To do —
Each record should be given again exactly as it appears, with no image included.

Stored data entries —

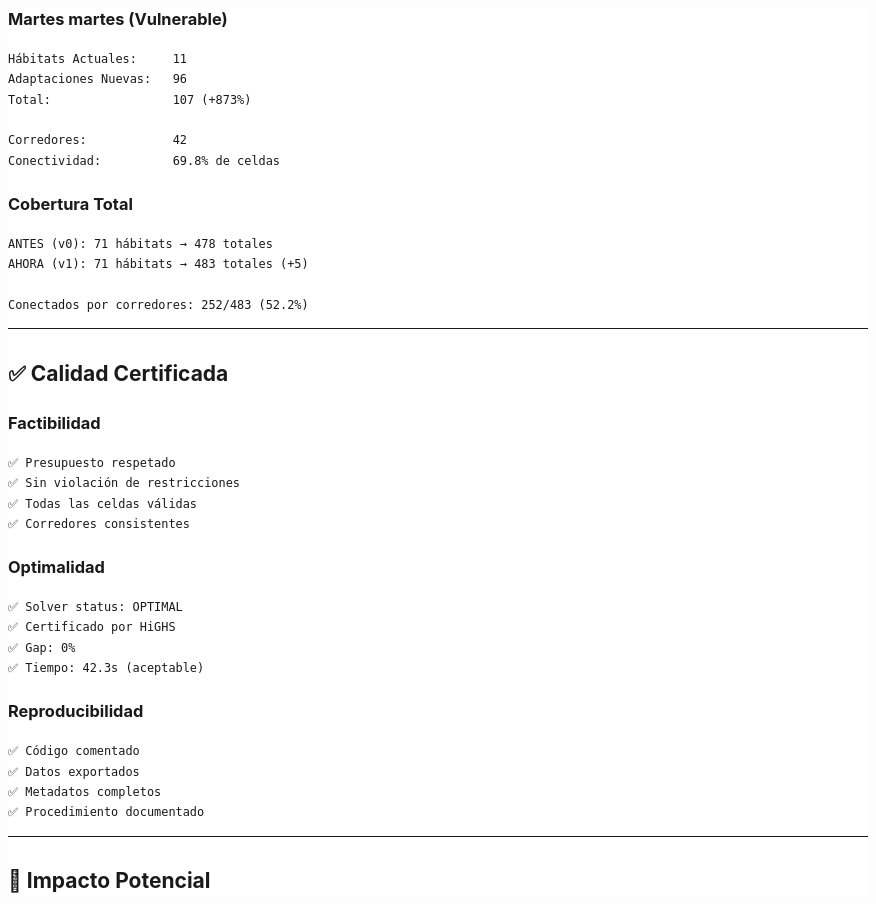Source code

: ### Martes martes (Vulnerable)

```
Hábitats Actuales:     11
Adaptaciones Nuevas:   96
Total:                 107 (+873%)

Corredores:            42
Conectividad:          69.8% de celdas
```

### Cobertura Total

```
ANTES (v0): 71 hábitats → 478 totales
AHORA (v1): 71 hábitats → 483 totales (+5)

Conectados por corredores: 252/483 (52.2%)
```

---

## ✅ Calidad Certificada

### Factibilidad
```
✅ Presupuesto respetado
✅ Sin violación de restricciones
✅ Todas las celdas válidas
✅ Corredores consistentes
```

### Optimalidad
```
✅ Solver status: OPTIMAL
✅ Certificado por HiGHS
✅ Gap: 0%
✅ Tiempo: 42.3s (aceptable)
```

### Reproducibilidad
```
✅ Código comentado
✅ Datos exportados
✅ Metadatos completos
✅ Procedimiento documentado
```

---

## 🚀 Impacto Potencial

Exercise result —
Source code

: ### Martes martes (Vulnerable)

```
Hábitats Actuales:     11
Adaptaciones Nuevas:   96
Total:                 107 (+873%)

Corredores:            42
Conectividad:          69.8% de celdas
```

### Cobertura Total

```
ANTES (v0): 71 hábitats → 478 totales
AHORA (v1): 71 hábitats → 483 totales (+5)

Conectados por corredores: 252/483 (52.2%)
```

---

## ✅ Calidad Certificada

### Factibilidad
```
✅ Presupuesto respetado
✅ Sin violación de restricciones
✅ Todas las celdas válidas
✅ Corredores consistentes
```

### Optimalidad
```
✅ Solver status: OPTIMAL
✅ Certificado por HiGHS
✅ Gap: 0%
✅ Tiempo: 42.3s (aceptable)
```

### Reproducibilidad
```
✅ Código comentado
✅ Datos exportados
✅ Metadatos completos
✅ Procedimiento documentado
```

---

## 🚀 Impacto Potencial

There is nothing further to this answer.